4 min read

On leaving Substack

Competitive systems promote suboptimization.
On leaving Substack

There are two aspects of my former Substack that I miss–

  1. The opportunity to share the best parts of my conversations with Larry, which were as much a way for me to remember them as anything else
  2. The option to photograph my meals, which had less to do with the image than the pre-photograph decision to prepare the plate and place setting in a way that made the experience of eating and/or sharing the meal both more attractive and more enjoyable

You will note that both of these factors have to do with care, and neither of them really have to do with care of you. I know you don't care what I ate for breakfast, and you definitely don't care about my morning routine, and although you may care about what Larry and I discuss in the evenings, my decision to jot down our best phrases has nothing to do with you. It's an act of love, but not for the reader. Not even for the relationship.

The care, in this case, is for the system Larry and I have created –

Which is a system that necessarily excludes all of you who are reading on the other side of the screen.

Which means that I can continue to take these notes without feeling obliged to perform them.


There are ways, of course, in which Larry and I hope to share the best of our systems. He's writing a program. I'm writing a quarterly philosophy zine. We're hosting gatherings at the house. Someday we may host gatherings elsewhere.

But the thing we're not doing – especially since I made up my mind, twice, to stop doing it – is entering our cooperative systems into someone else's competitive system.

Because that process only and ever leads to suboptimization.

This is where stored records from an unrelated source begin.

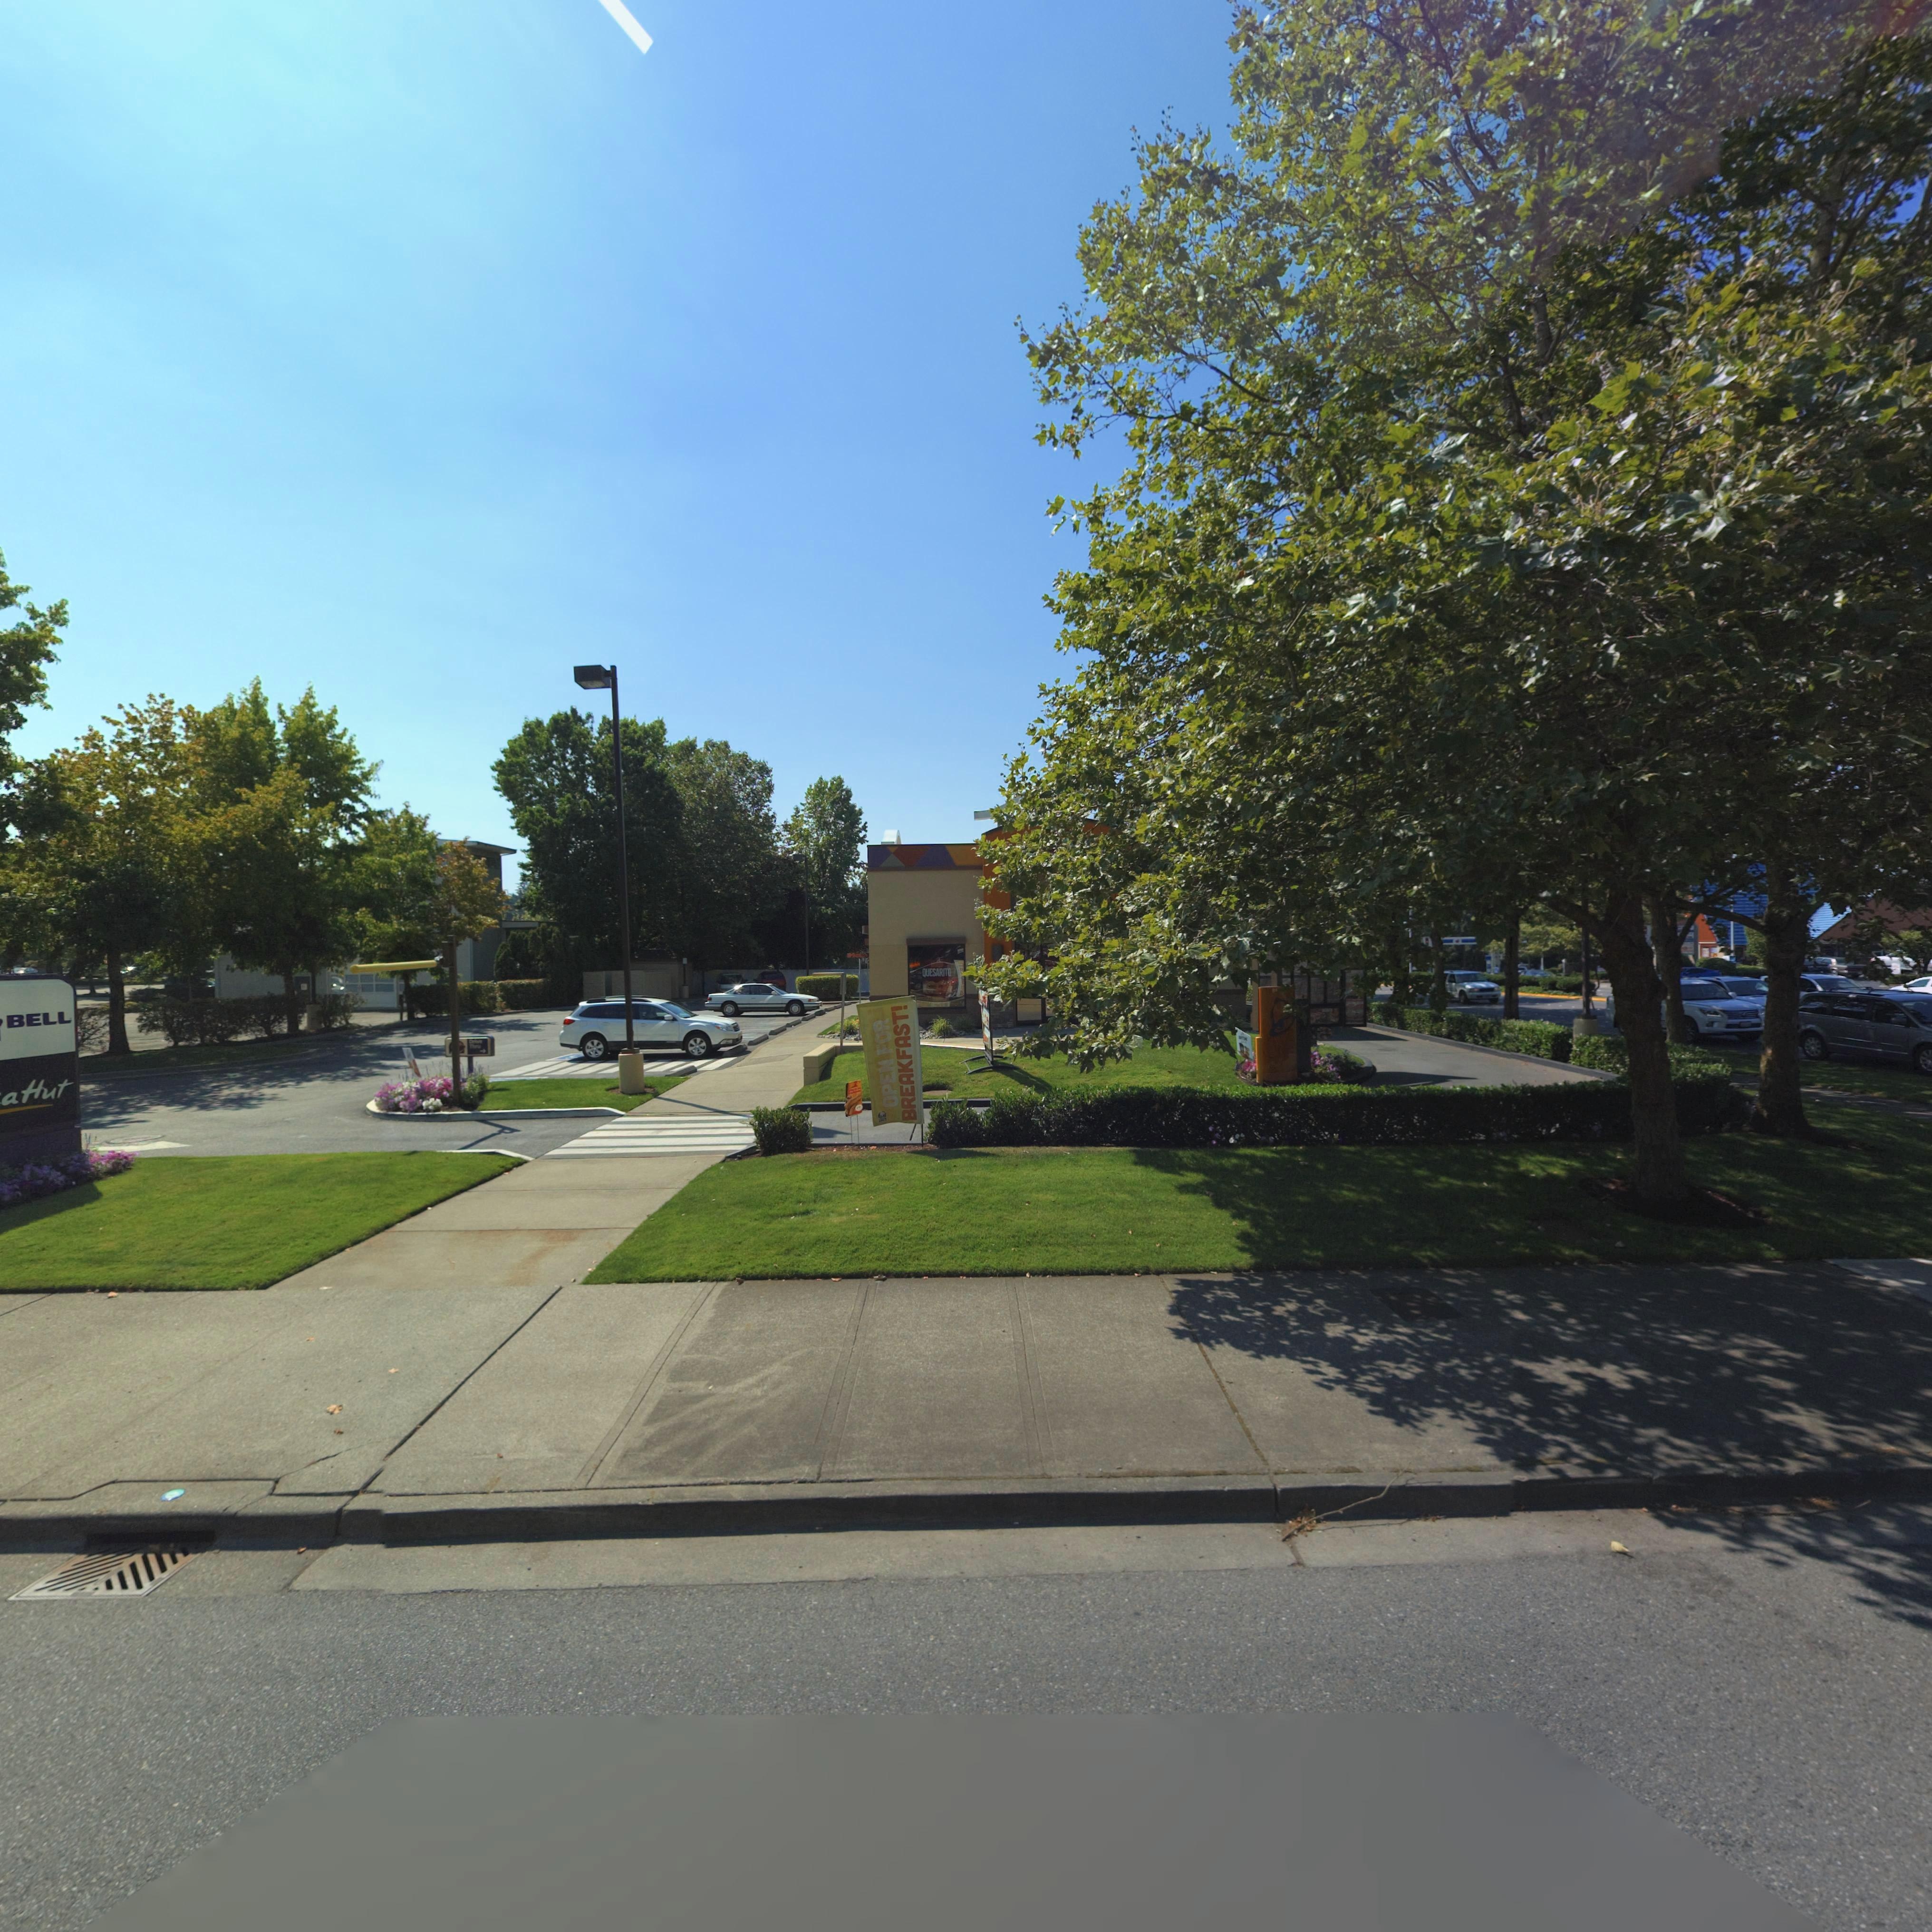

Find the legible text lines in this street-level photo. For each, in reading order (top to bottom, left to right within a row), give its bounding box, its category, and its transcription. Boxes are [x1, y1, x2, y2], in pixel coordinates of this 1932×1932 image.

[7, 1012, 72, 1028] BusinessName: BELL
[0, 1077, 76, 1106] BusinessName: aHut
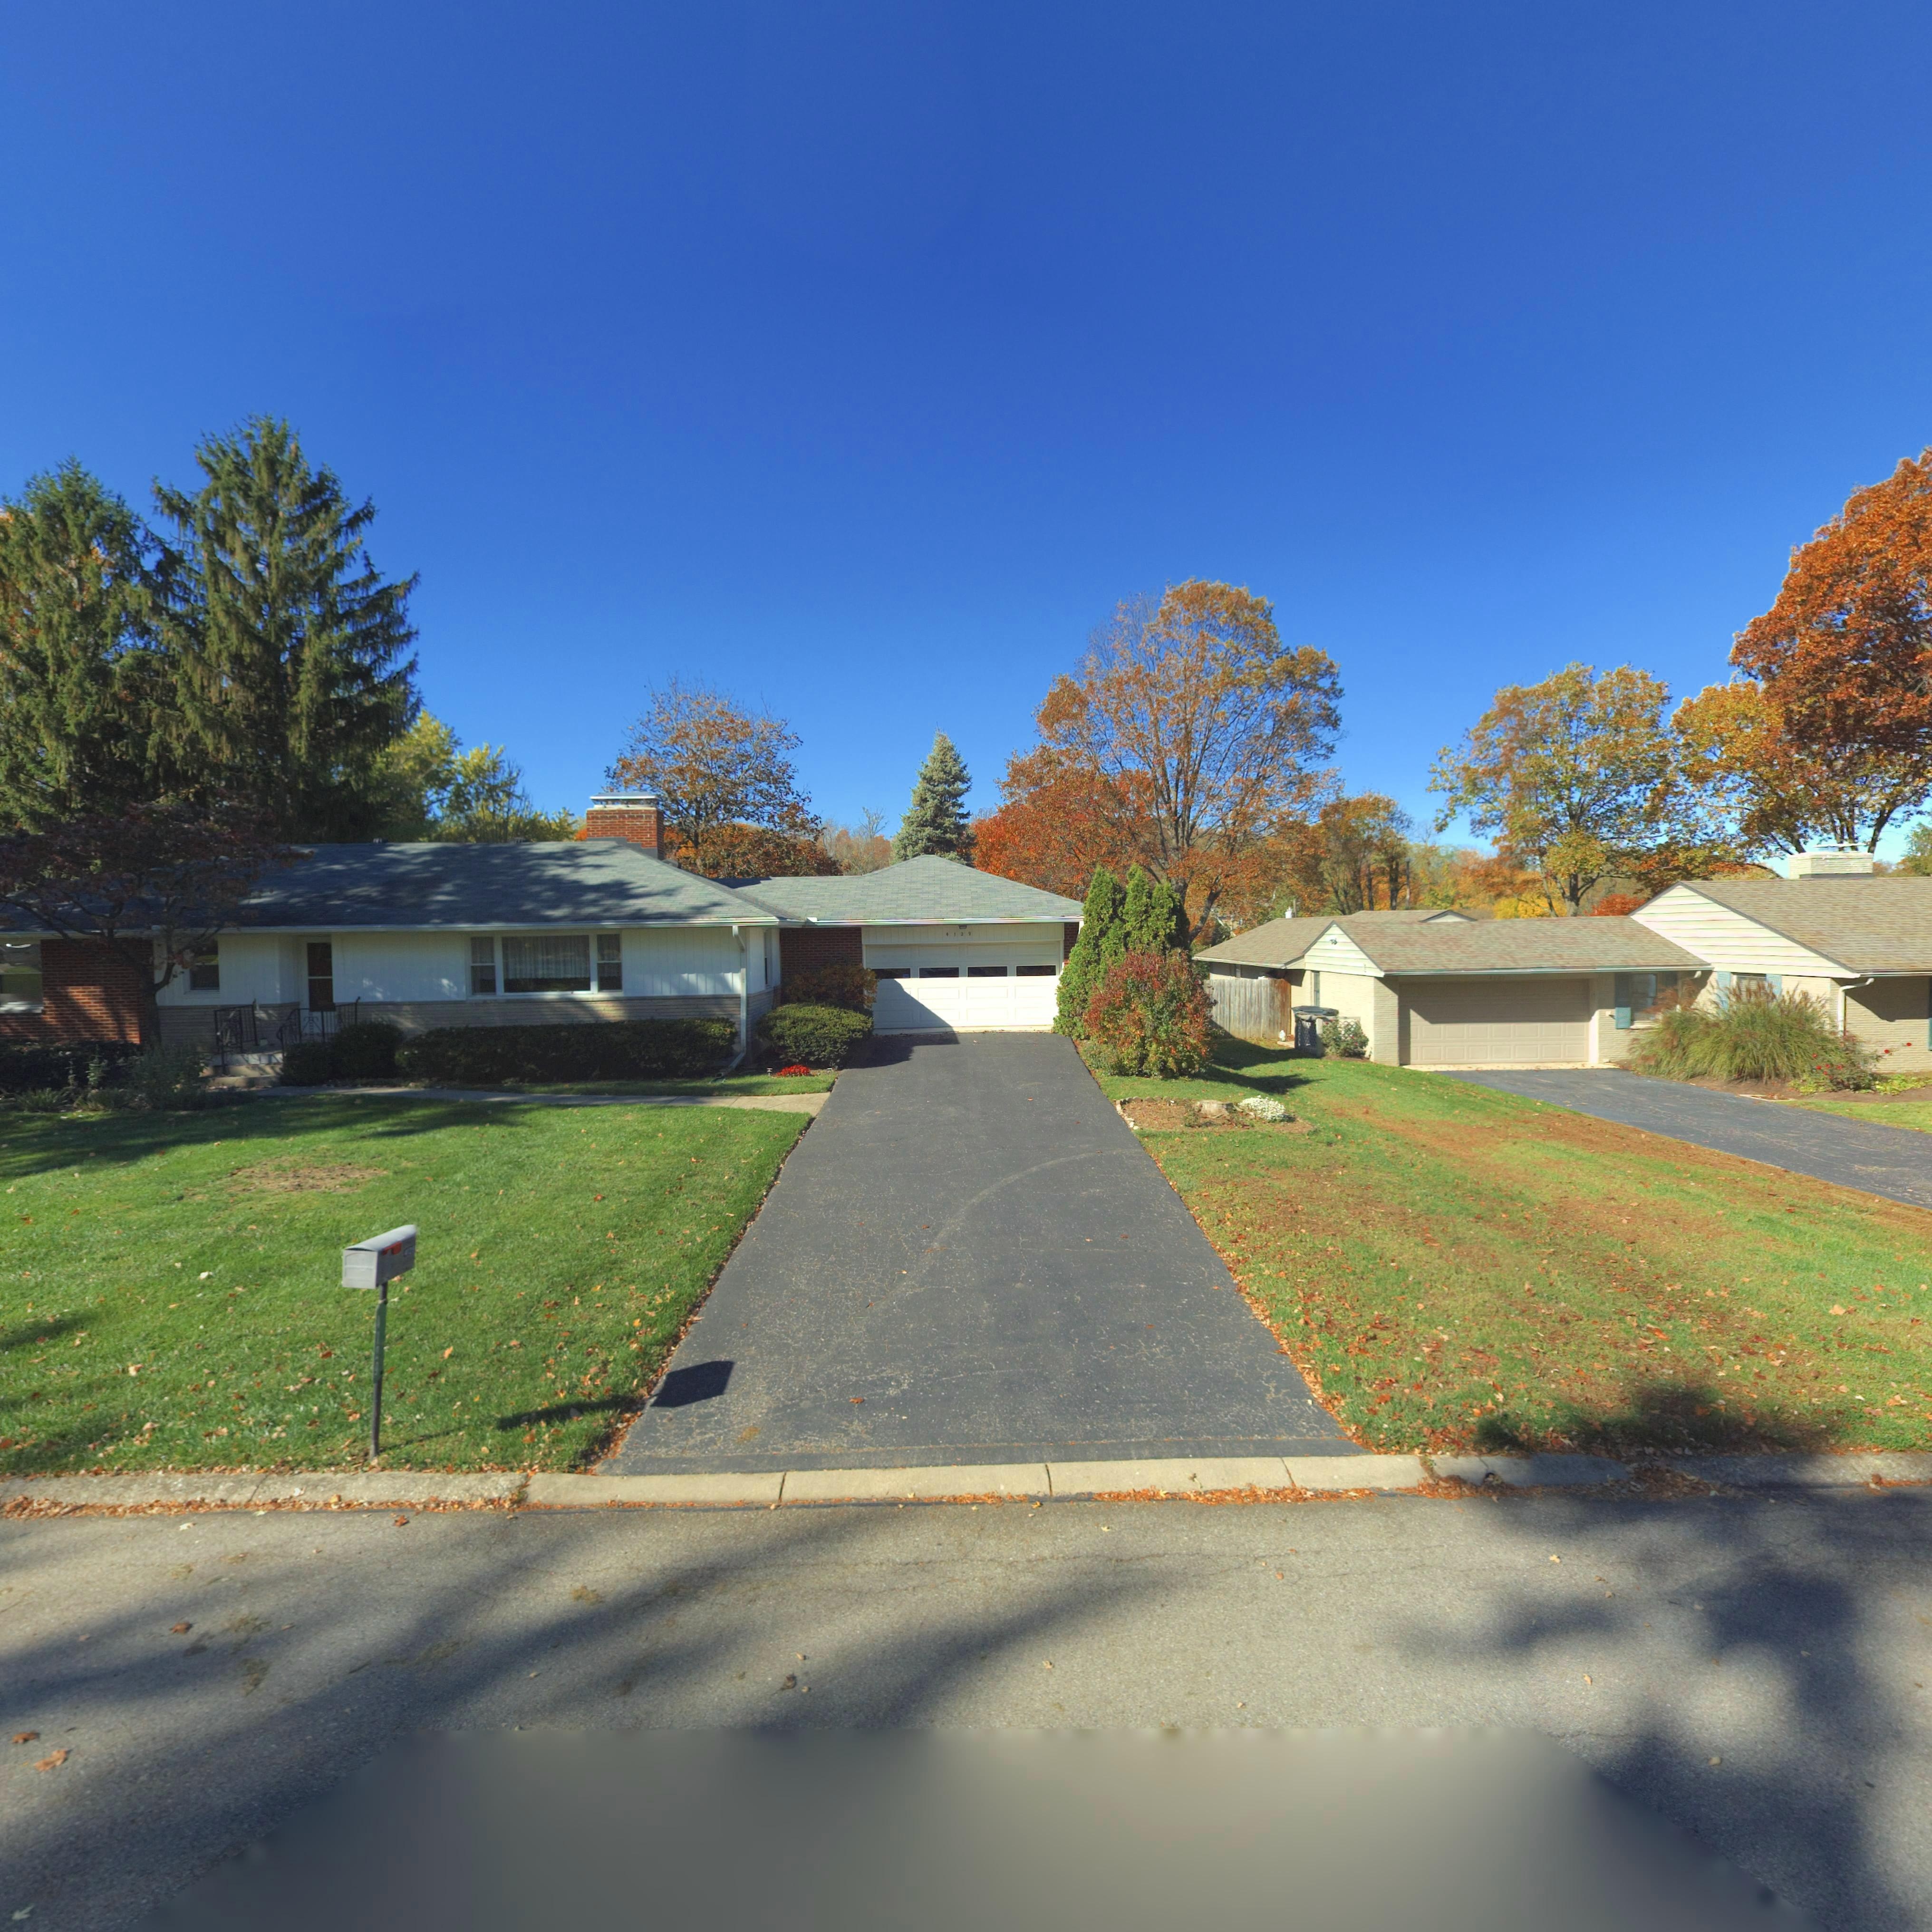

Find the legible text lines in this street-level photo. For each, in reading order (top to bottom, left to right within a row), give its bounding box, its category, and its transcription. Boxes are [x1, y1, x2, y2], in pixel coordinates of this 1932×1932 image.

[945, 930, 973, 937] StreetNumber: 4129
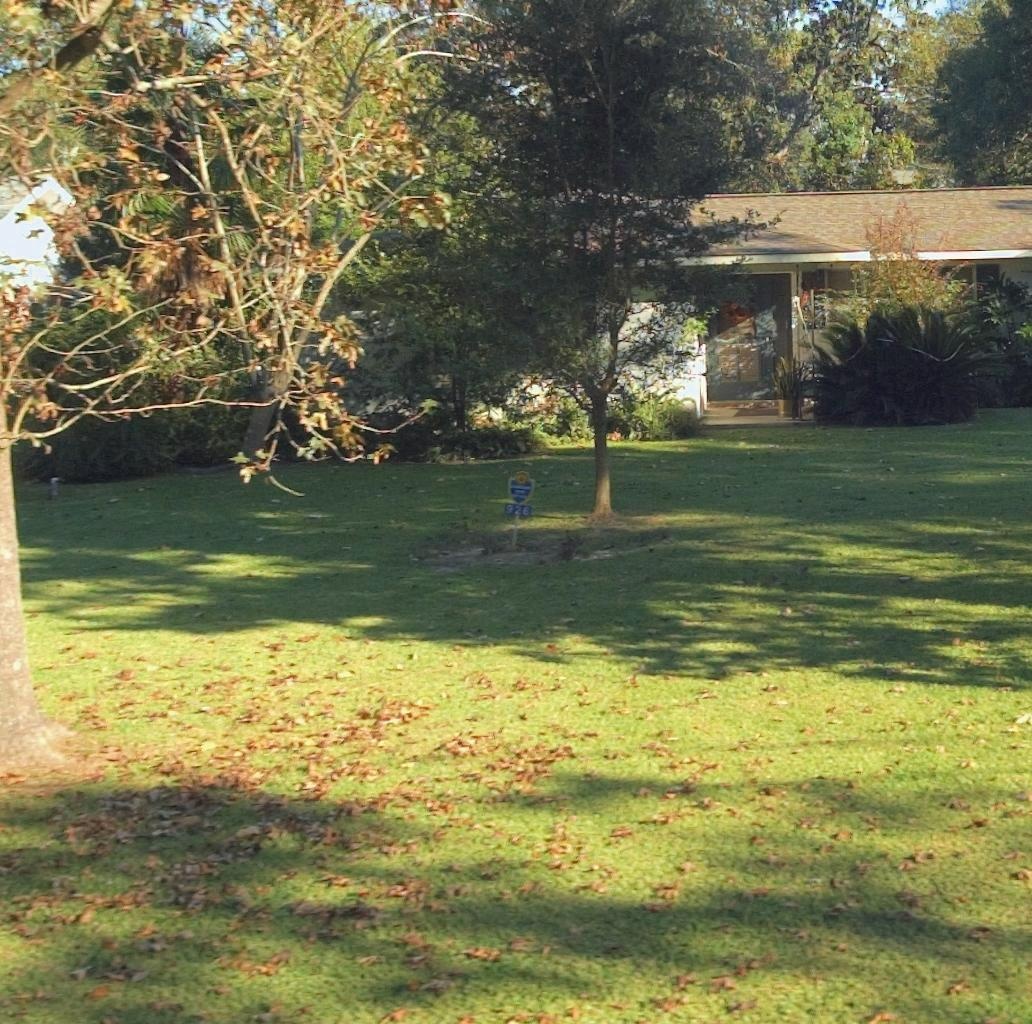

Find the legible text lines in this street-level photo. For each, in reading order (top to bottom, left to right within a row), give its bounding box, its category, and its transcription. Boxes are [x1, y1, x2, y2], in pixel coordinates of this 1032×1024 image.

[504, 502, 532, 518] StreetNumber: 926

I don't know if you've heard what's been going on in and around Substack lately. Something something Elon Musk, something something broken links, something something Twitter feud, something something don't care.

We already know what Substack's goal is, because they stated it last week:

We think that Notes can become a powerful driver of subscriptions. Historically, having worthy posts get shared widely is one of the major ways that writers find growth on Substack. Notes will help posts find a valuable audience of writers and readers who are already invested in the Substack ecosystem and are just one click away from a subscription.

Something something subscriptions, something something subscriptions, something something subscriptions.

But Substack was always a money-collecting device. That's been their goal from the beginning. The fact that they dressed it up in longform-writing pants doesn't change anything – and the fact that they've added shorts (just in time for summer!) doesn't make it worse.

The real reason I switched from Substack to Ghost was because Substack was starting to change the way I thought – and not for the better.


My first mistake was thinking that Substack would be different.

That I would be able to write, every day, without checking my stats every five minutes.

That I would be able to avoid comments. That I would be able to avoid checking my comments for upvotes. That I would be able to avoid waking up early enough to be one of the first people to comment, which would ensure that my response got in before people got tired of reading and upvoting.

That I would be able to avoid the subtle shove towards extremism, which exists in every competitive system with a limited number of high-value rewards.

Write the outrageous thing, the system gently urges. The people who've always wanted someone else to say the outrageous thing will love you.


And so I began by writing about my bowels.

I also began reading the most popular Substack writers, nearly all of whom practiced a more thoughtful extremism than the shortform hot takes you might see on other platforms (although Substack Notes has now given writers the opportunity to stack without thinking, so expect the heat to rise).

I told myself that I could remain balanced by reading writers who represented a plurality of edgepoints.

This worked, for a while. Many of the edges were beautifully crafted, after all. Compelling. Sharable. A sharp perspective on our multifaced world.

And then I started reading the archives. The articles that hadn't quite made it, for one reason or another.

I discovered that the posts below the fold were, very often, beyond the pale.

On the one hand, this is good news. THE THING I DID NOT LIKE WAS ALSO DISLIKED BY OTHERS! WITHOUT CONSISTENT READERSHIP, SOME EXTREMITIES FALL OFF AND DIE!

On the other hand, these writers – the same ones who had written the posts I thought I admired – had also spent time and energy and effort crafting the posts I did not admire, and that made me rethink the veracity of the entire enterprise.

Ah, I thought, I no longer know what they value.

And then – if I continue in this system, I may no longer know what I value.

I will become suboptimal, which is to say I will become subordinate to what other people have optimized.


My mind has expanded, considerably, since I stopped Substacking.

This isn't because I've gone back to my habit of reading one book every two days.

It isn't because I've restored the ability to write 1,000 words an hour.

My mind has expanded – which is to say that I have expanded – because I have relaxed.

I'm out of the system.

I'm in an open-source environment with very few stats to check, most of which I don't even bother checking.

I have one metric that matters: book sales.

I have two metrics that can get me there: reading more and writing more.

I have a system, created in cooperation (or co-operation) with the Great Love of My Life, that has helped us both become better people – and it starts and ends in the same place.

Equilibrium.

Moderation.

Balance.

Care.

The rest is, and always is, and always will be, distraction.

Which means that Substack can go stack itself –

Which is exactly what it is trying to do.